MIKA the better one wrote:
This is by no mean an attack on SA music it may well be growing BUT, to state that the industry is just as good as overseas is in my view VERY ignorant. Has anyone else experienced this sort of feeling that perhaps The music scene here is getting to big for its boots?
This is part of a bigger phenomenon. South Africans have some rather bizarre perceptions of how our little country fits into the world. We stamp our little feet when we're not included in groups of powerful nations and are aghast that no-one knows anything about the place.
But South Africa is a nation of 48 million people on the ass-end of the African continent. We don't count next to Brazil or India, Indonesia, or the Ukraine.

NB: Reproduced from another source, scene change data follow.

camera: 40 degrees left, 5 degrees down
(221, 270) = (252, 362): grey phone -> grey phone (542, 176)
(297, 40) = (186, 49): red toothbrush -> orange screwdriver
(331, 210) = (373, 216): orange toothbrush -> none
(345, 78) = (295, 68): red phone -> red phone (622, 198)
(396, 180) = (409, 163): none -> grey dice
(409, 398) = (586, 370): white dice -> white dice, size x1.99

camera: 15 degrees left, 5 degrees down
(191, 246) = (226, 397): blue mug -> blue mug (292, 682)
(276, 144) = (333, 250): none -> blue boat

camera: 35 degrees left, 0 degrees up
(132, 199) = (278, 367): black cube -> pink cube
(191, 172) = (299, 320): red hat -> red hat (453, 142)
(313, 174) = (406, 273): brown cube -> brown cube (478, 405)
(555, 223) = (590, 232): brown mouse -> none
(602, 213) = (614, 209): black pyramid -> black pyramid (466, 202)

These delusions of grandeur sometimes enter our music scene too. The music listened to by the majority of South Africans, Kwaito, Gospel, etc. is fiercely competitive, and I think a lot of great acts emerge all the time (Mafikizolo and Vusi Mahlasela are two obvious examples that leap to mind). Unfortunately, there's not a huge market for it outside the continent.
The rock scene on the other hand, is maintained by a handful of people. Statistics will tell you straight out that there are unlikely to be that many brilliant groups. Part of that is lack of competition. If you're a band in Atlanta Georgia, and you suck, you're going to go down fast. Because you're going to be competing for stage time with dozens of other groups. You will not survive unless you have some performing ability, and some decent songs.

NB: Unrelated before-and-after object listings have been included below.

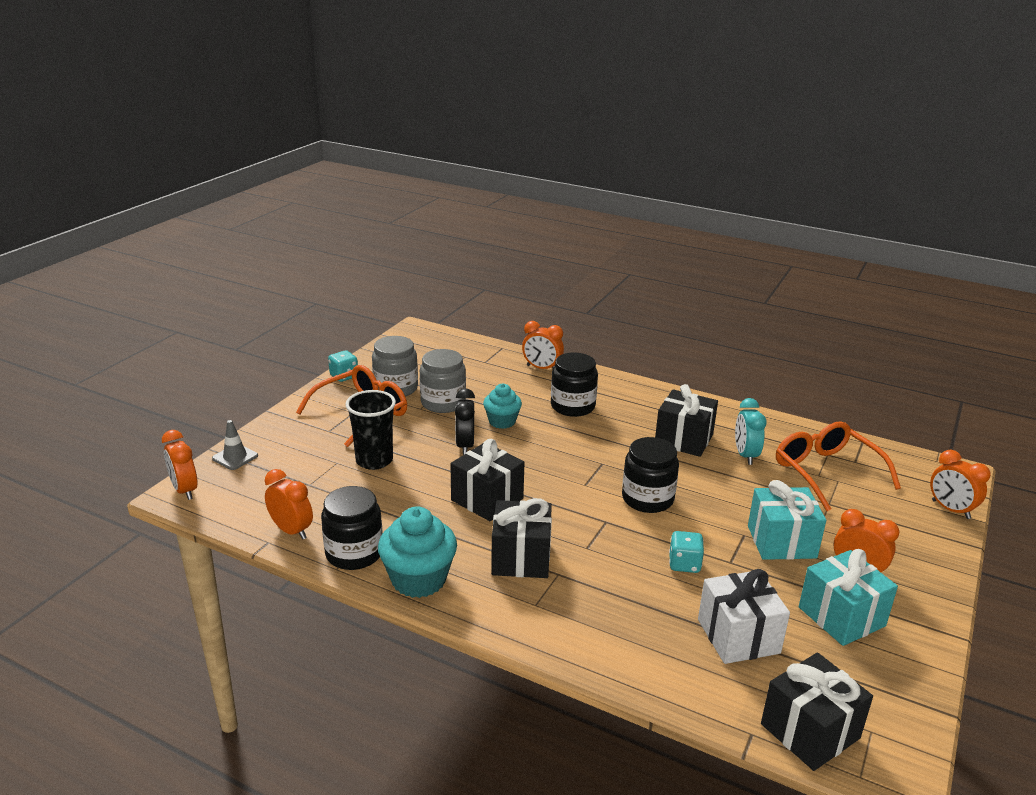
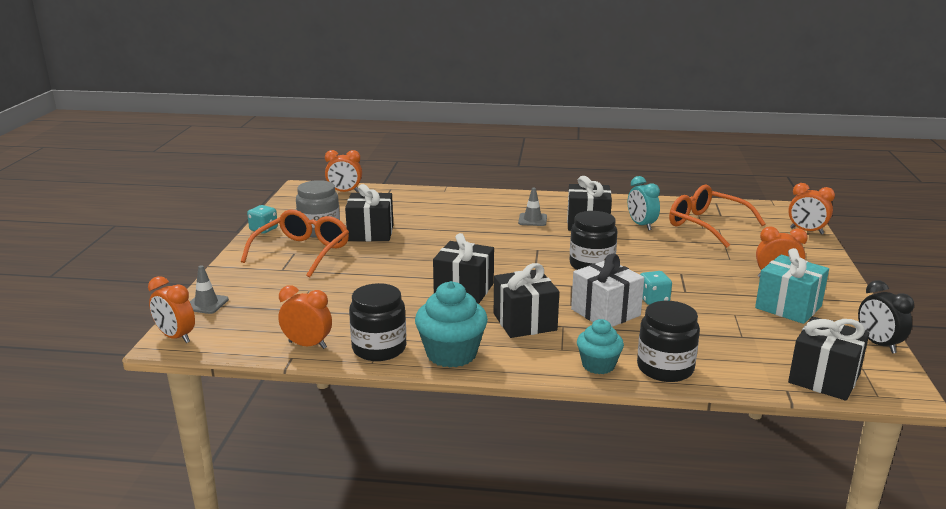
camera: 20 degrees left, 5 degrees down
(374, 460) = (342, 282): black cup -> none
(443, 403) = (370, 233): grey jar -> black gift
(465, 446) = (414, 258): black clock -> black clock (878, 344)
(502, 421) = (432, 237): turquoise cupcake -> turquoise cupcake (598, 365)
(542, 368) = (436, 197): orange clock -> orange clock (344, 192)
(572, 406) = (483, 217): black jar -> black jar (665, 368)
(624, 421) = (532, 220): none -> grey traffic cone
(738, 636) = (728, 334): white gift -> white gift (605, 312)
(781, 542) = (711, 272): turquoise gift -> none

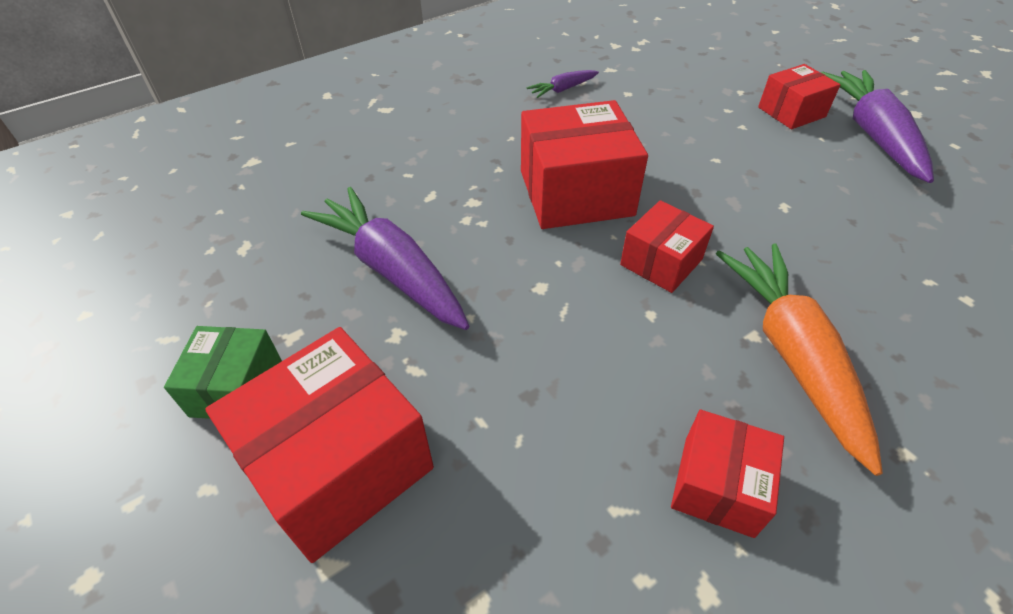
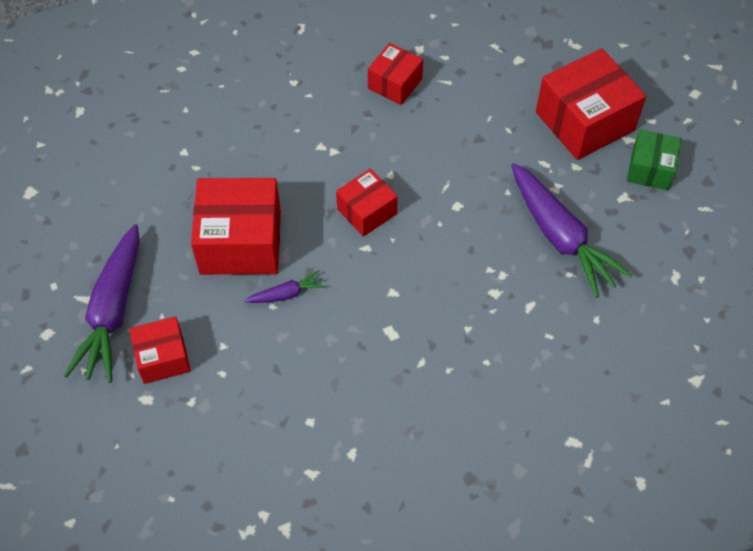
camera: 170 degrees left, 10 degrees up
(562, 89) = (377, 441): purple carrot -> purple carrot (287, 294)
(576, 193) = (408, 287): red box -> red box (240, 242)
(791, 354) = (318, 137): orange carrot -> none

Here you can get by with maybe one good song and the ability to make eye-contact with your audience. And then, if you are good (speaking especially for Cape Town here) there may be so few people who are into the kind of music you make that it's unsustainable - hence the domination of certain kinds of music that most people like.
It's a really tough ask to have good musicians, with good songs, containing lyrics that actually mean something to an audience, with the ability to put on a performance. With so few people in the game here, it's rare to find this combination. Anyone who thinks there's more going on here is kidding themselves. Every now and then, the luck will come up and someone with all those characteristics, like Johnny Clegg, will emerge. But generally, the numbers are against the SA rock music scene compared to the USA and Britain.